Wir kümmerten uns um den verängstigten Wal, der die ganze Zeit über nach seiner Mutter rief. Sie musste noch irgendwo in der Nähe sein. Es dauerte eine Ewigkeit, ehe die ansteigende Flut das rettende Wasser zurückbrachte und Koru von der Sandbank befreite. Jetzt hieß es dranbleiben, um eine erneute Strandung zu verhindern und den Wal mit seiner Familie zu vereinen. Stunden blieben wir mit dem Boot an seiner Seite – ständig zwischen Hoffen und Bangen. Ich kann das Gefühl nicht beschreiben, als plötzlich eine weitere schwarze Flosse neben uns auftauchte. Die Familie war wieder zusammen und Koru in Sicherheit!

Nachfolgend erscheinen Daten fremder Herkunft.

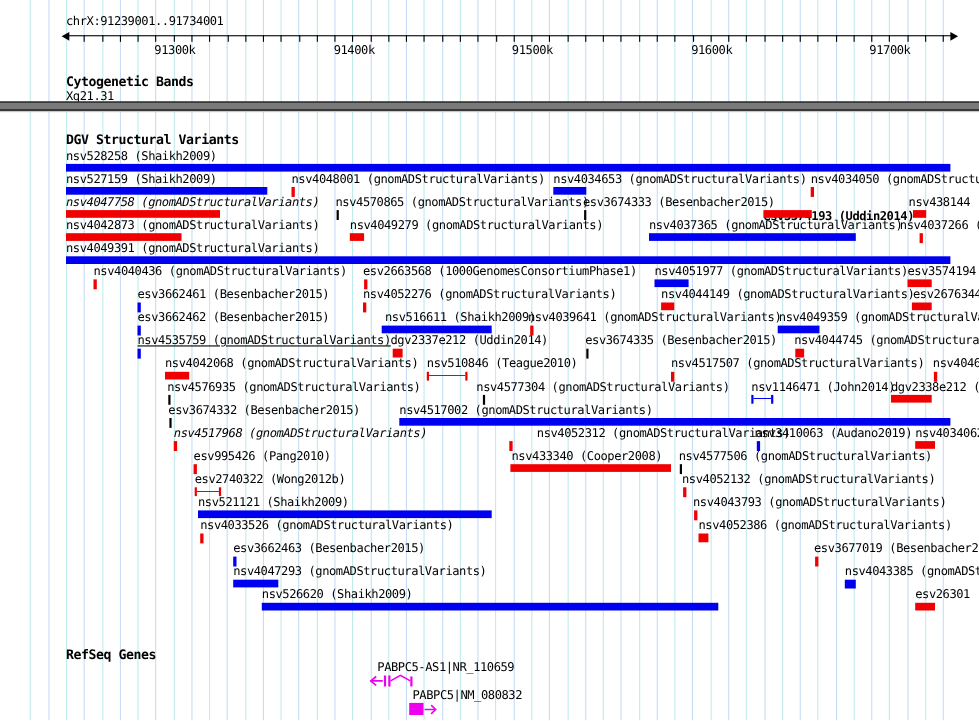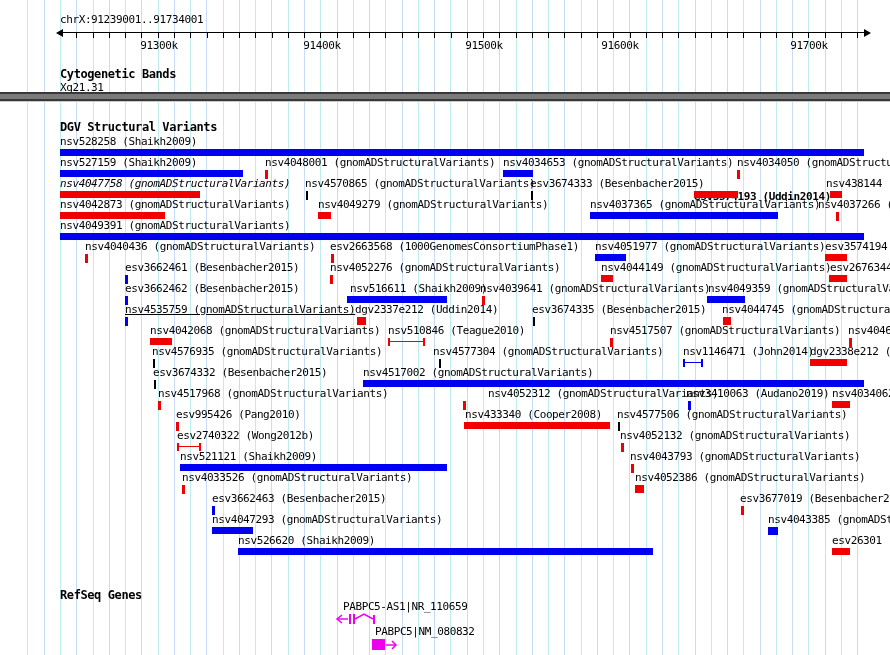--- a/index.html
+++ b/index.html
@@ -137,21 +137,21 @@
       <div class="tick" style="left: 792.2px; top: 32px;"></div>
       <div class="tick" style="left: 808.4px; top: 32px;"></div>
       <div class="tick" style="left: 824.7px; top: 32px;"></div>
       <div class="tick" style="left: 841px; top: 32px;"></div>
       <div class="tick" style="left: 857.3px; top: 32px;"></div>
     </div>
   <div id="ruler-labels">
       <div class="tick-label" style="left: 159px; top: 40px;">91300k</div>
       <div class="tick-label" style="left: 322px; top: 40px;">91400k</div>
       <div class="tick-label" style="left: 484px; top: 40px;">91500k</div>
-      <div class="tick-label" style="left: 620px; top: 40px;">91600k</div>
+      <div class="tick-label" style="left: 647px; top: 40px;">91600k</div>
       <div class="tick-label" style="left: 809px; top: 40px;">91700k</div>
     </div>
 
   <div class="hdr" style="left:60px;top:68px;">Cytogenetic Bands</div>
   <div class="lbl" style="left:60px;top:82px;">Xq21.31</div>
   <div class="band" style="top:92px;"></div>
 
   <div class="hdr" style="left:60px;top:121px;">DGV Structural Variants</div>
   <div id="dgv-rows">
       <div class="lbl" style="left: 60px; top: 136px;">nsv528258 (Shaikh2009)</div>
@@ -229,21 +229,21 @@
       <div class="lbl" style="left: 433px; top: 346px;">nsv4577304 (gnomADStructuralVariants)</div>
       <div class="g-btick" style="left: 439px; top: 359px; width: 2px; background: rgb(0, 0, 0);"></div>
       <div class="lbl" style="left: 683px; top: 346px;">nsv1146471 (John2014)</div>
       <div class="g-ibeam" style="left: 683px; top: 359px; width: 16px; color: rgb(0, 0, 240);"></div>
       <div class="lbl" style="left: 810px; top: 346px;">dgv2338e212 (</div>
       <div class="g-bar" style="left: 810px; top: 359px; width: 37px; background: rgb(240, 0, 0);"></div>
       <div class="lbl" style="left: 153px; top: 367px;">esv3674332 (Besenbacher2015)</div>
       <div class="g-btick" style="left: 154px; top: 380px; width: 2px; background: rgb(0, 0, 0);"></div>
       <div class="lbl" style="left: 363px; top: 367px;">nsv4517002 (gnomADStructuralVariants)</div>
       <div class="g-bar" style="left: 363px; top: 380px; width: 501px; background: rgb(0, 0, 240);"></div>
-      <div class="lbl" style="left: 158px; top: 388px;">nsv4517968 (gnomADStructuralVariants)</div>
+      <div class="lbl" style="left: 158px; top: 388px; font-style: italic;">nsv4517968 (gnomADStructuralVariants)</div>
       <div class="g-tick" style="left: 158px; top: 401px; width: 3px; background: rgb(240, 0, 0);"></div>
       <div class="lbl" style="left: 488px; top: 388px;">nsv4052312 (gnomADStructuralVariants)</div>
       <div class="g-tick" style="left: 463px; top: 401px; width: 3px; background: rgb(240, 0, 0);"></div>
       <div class="lbl" style="left: 686px; top: 388px;">nsv3410063 (Audano2019)</div>
       <div class="g-tick" style="left: 688px; top: 401px; width: 3px; background: rgb(0, 0, 240);"></div>
       <div class="lbl" style="left: 832px; top: 388px;">nsv4034062</div>
       <div class="g-bar" style="left: 832px; top: 401px; width: 18px; background: rgb(240, 0, 0);"></div>
       <div class="lbl" style="left: 176px; top: 409px;">esv995426 (Pang2010)</div>
       <div class="g-tick" style="left: 176px; top: 422px; width: 3px; background: rgb(240, 0, 0);"></div>
       <div class="lbl" style="left: 465px; top: 409px;">nsv433340 (Cooper2008)</div>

Gute Chancen auf eine wilde Zukunft
Ausgerüstet mit meiner Kamera liege ich im hohen Gras. Ich höre nur das Summen von Insekten und das mahlende Kauen der gigantischen Wisente, die nur wenige Meter vor mir stehen. Es ist ein unglaubliches Gefühl, ohne einen Zaun einem so großen Tier ganz nahe zu sein. Obwohl die Wisente mit bis über 600 Kilogramm Körpergewicht durchaus im Stande wären mich zu zertrampeln, spüre ich keine Anspannung in ihrer Nähe. Im Gegenteil, die friedlichen Tiere strahlen eine unglaubliche Ruhe aus. Ich atme langsam ein und aus, meine Kamera klickt und das Foto erscheint auf dem Bildschirm: Es ist eines der Bilder, die mich besonders glücklich machen, denn es zeigt den Erfolg dieses großartigen Projekts!
Im Jahre 1920 waren alle freilebenden Wisente bei uns in Europa ausgestorben. Oder besser gesagt ausgerottet. Die urzeitlich anmutenden Riesen waren ursprünglich beinahe auf unserem ganzen Kontinent zu Hause, doch durch die Jagd und die Umwandlung von Wildnis in Kulturlandschaft dauerte es nicht lange, bis auch das letzte wilde Wisent verschwunden war. Nur in Zoos überlebte genau ein letztes dutzend Tiere. Sie sind die Urväter der mehr als 4.000 Wisente, die heute wieder in Europa leben; zum Teil in groß angelegten Wiederansiedelungsprojekten. Eines dieser Projekte leitet mein Freund Milosh. In einem Naturschutzgebiet in Tschechien leben auf einem ehemaligen Militärgelände zehn Europäische Wisente und 25 Wildpferde. Ich hatte die große Ehre, als erster Fotograf die Wiederansiedelung der Herde dokumentarisch zu begleiten.